Ingredients
• 1 whole chicken (about 1.6kg)
• 3 tbsp The Farmhouse Summer Honey
• Zest and juice of 1 lemon
• 1 tbsp Dijon mustard
• garlic cloves, crushed
• 2 tbsp olive oil, plus extra for drizzling
• Fresh thyme sprigs
• 1 onion, halved
• Salt and black pepper
• Kitchen string
• 1 Cup water
To serve
• Mashed potatoes
• Green beans and carrots
• Herb stuffing
• Pan juices (jus)
Preparation
Preheat the oven to 190°C.
In a bowl, mix together the Summer Honey, lemon zest and juice, Dijon mustard, 4 crushed
garlic cloves , a little chopped thyme, salt and black pepper.

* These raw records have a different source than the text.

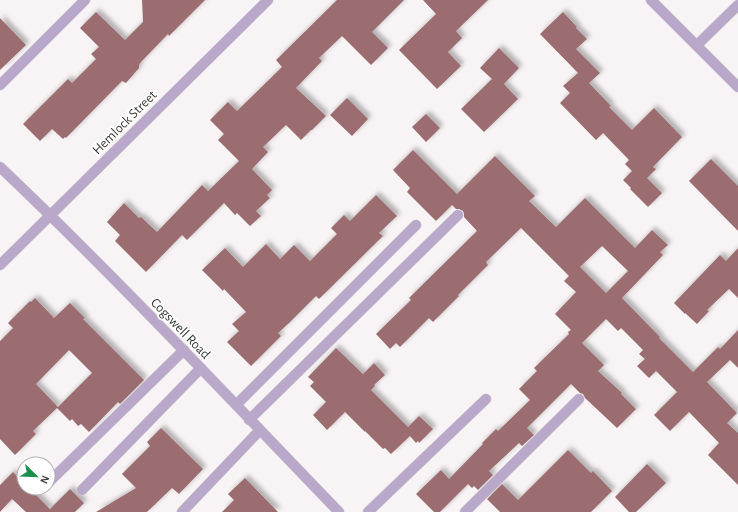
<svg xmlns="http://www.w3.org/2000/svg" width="738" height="512" font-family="'Alegreya Sans',sans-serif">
	<defs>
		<filter id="shadow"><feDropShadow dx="3.5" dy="-3.5" stdDeviation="2" flood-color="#0004"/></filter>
	</defs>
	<rect width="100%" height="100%" fill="#f8f4f6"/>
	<path fill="#9c6d6f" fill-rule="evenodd" filter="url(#shadow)" d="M142 0H205L169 36 168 34 141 62 139 65V68L126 83 122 81 66 138 65 137 63 139 52 129 40 141 23 124 68 79 72 83 96 59 91 54 99 47 80 28 96 12 125 40 143 22Z
		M337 0H404L372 32 388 48 371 65 342 36 319 58 322 61 296 88 326 116 312 130H311L301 140 286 125 263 147 268 152 252 169 272 190 267 195 270 198 256 211 261 216 250 226 237 213 235 215 224 203 187 240 182 235 146 272 115 241 120 235 107 222 124 203 139 218 141 217 157 232 202 185 208 191 239 161 218 140 224 134 210 120 228 102 237 111 282 67 276 60Z
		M423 0H488L456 31 462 38 448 52 461 66 437 89 399 50 436 14Z
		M563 12 577 27 576 28 587 39 576 49 600 73 589 83 611 106 609 107 632 130 654 108 682 137 653 167 656 169 647 178 662 193 648 207 630 189 631 188 623 180 632 171 625 164 629 160 603 133 596 140 560 103 570 93 563 86 578 73 540 34Z
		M0 18 26 45 0 70Z
		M499 48 519 68 504 84 518 99 484 132 461 109 492 79 480 68Z
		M347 98 368 119 352 136 330 115Z
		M426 114 440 128 426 142 412 127Z
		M413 150 457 194 495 156 535 196 529 201 556 227 585 198 635 248 652 230 668 245 660 252 663 255 622 298 660 337 659 338 693 372 718 347 720 349 738 330V368L730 360 707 382 737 413 727 423 738 433V485L708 455 719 443 689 412 670 431 654 415 677 392 656 371 649 378 637 366 645 359 639 354 643 350 621 328 618 331 606 319 582 343 604 365 598 371 622 393 621 394 636 409 617 428 585 398 583 394 580 393 571 384 527 428 534 435 522 446 519 443 489 471 493 475 478 490 474 486 472 488 468 484 440 512H434L416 494 441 470 449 479 483 444 482 443 496 429 498 431 530 400 519 389 537 371 534 368 569 334 568 332 571 330 555 314 576 292 564 281 569 276 521 228 486 262 488 265 458 295 459 296 433 322 429 318 400 347 396 343 390 349 376 334 411 300 409 298 477 231 464 217V214L463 211 459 209H456L452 205 436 221 407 192 410 188 393 170ZM602 246 628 271 606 293 580 267Z
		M711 159 738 186V231L689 181Z
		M376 195 397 216 379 233 383 236 319 299 316 296 289 323 278 333 281 336 251 366 227 342 239 331 232 324 246 312 224 289 223 291 202 270 225 248 243 267 266 244 280 259 294 245 310 261 337 234 331 228 344 215 350 221Z
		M738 248V298L729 289 707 310 709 311 697 324 685 313V314L674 303 720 255 726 261Z
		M35 298 54 318 70 303 85 318 83 319 144 380 120 404 118 402 89 432 81 424 78 426 72 419 70 421 57 408 92 373 69 350 36 384 58 407 33 431 36 434 15 455 0 439V341L13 328 8 323 30 301 31 302Z
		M336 348 363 374 374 363 385 375 374 385 375 386 371 390 408 427 419 416 433 429 419 443 418 441 416 443 410 436 391 454 385 448 383 449 365 431V432L345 412 327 430 313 415 326 402 310 386 314 382 308 377Z
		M161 428 203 469 179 494 172 488 147 512H96L136 488 122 474 150 446 147 442Z
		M568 450 591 473 593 471 612 491 591 512H500L487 499 502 484 518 500Z
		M647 464 666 483 636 512H629L615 497Z
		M13 472 24 483V488H29L50 509 70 489 84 503 75 512H26L12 499 0 512V485Z
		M245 478 278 512H222L234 500 228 494Z"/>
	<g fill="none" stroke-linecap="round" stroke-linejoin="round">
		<defs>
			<path id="minor" d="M651 0 738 87
				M697 45 738 5
				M0 85 85 0
				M0 167C117 278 227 396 339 512
				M0 265 268 0
				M236 405 416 225
				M249 420 458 215
				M49 482 184 350
				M82 490 201 368
				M182 512 260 430
				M368 512 486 399
				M465 512 579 399"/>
		</defs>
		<use href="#minor" stroke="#d2cfd1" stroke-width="11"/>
		<use href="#minor" stroke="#baa8cb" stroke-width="10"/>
	</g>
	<g text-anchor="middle" stroke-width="4" stroke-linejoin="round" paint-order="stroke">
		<g font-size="14" fill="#3c3b3b" stroke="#fff">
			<text transform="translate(124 122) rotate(-45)" y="5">Hemlock Street</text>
			<text transform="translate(181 328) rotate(46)" y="5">Cogswell Road</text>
		</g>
	</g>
	<g transform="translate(36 476) rotate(113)"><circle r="19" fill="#ffffff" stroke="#b1b1b1"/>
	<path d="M0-3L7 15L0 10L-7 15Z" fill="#19904b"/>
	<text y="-6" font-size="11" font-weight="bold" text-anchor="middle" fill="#3c3b3b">N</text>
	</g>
</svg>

Place the chicken in a roasting tin and rub the honey and lemon marinade all over the bird.
Drizzle with olive oil to coat evenly.
Stuff the cavity with the lemon halves, a couple of whole garlic cloves and half of the onion.
Tie the legs together with kitchen string.
Scatter the remaining onion half, extra garlic cloves and thyme sprigs around the chicken.
Pour 1 cup of water into the tray to deglaze and create steam.
Roast for 1 hour 15 minutes to 1 hour 30 minutes, basting every 30 minutes, until golden and cooked through.
Rest the chicken for 10 minutes before carving.
Serve with mashed potatoes, green beans, carrots, herb stuffing and spoon over the
honey-lemon jus from the roasting tray.
Chef’s tip
The water in the roasting tray helps keep the chicken juicy while creating a rich, glossy jus
that captures all the flavour of the honey, lemon and herbs.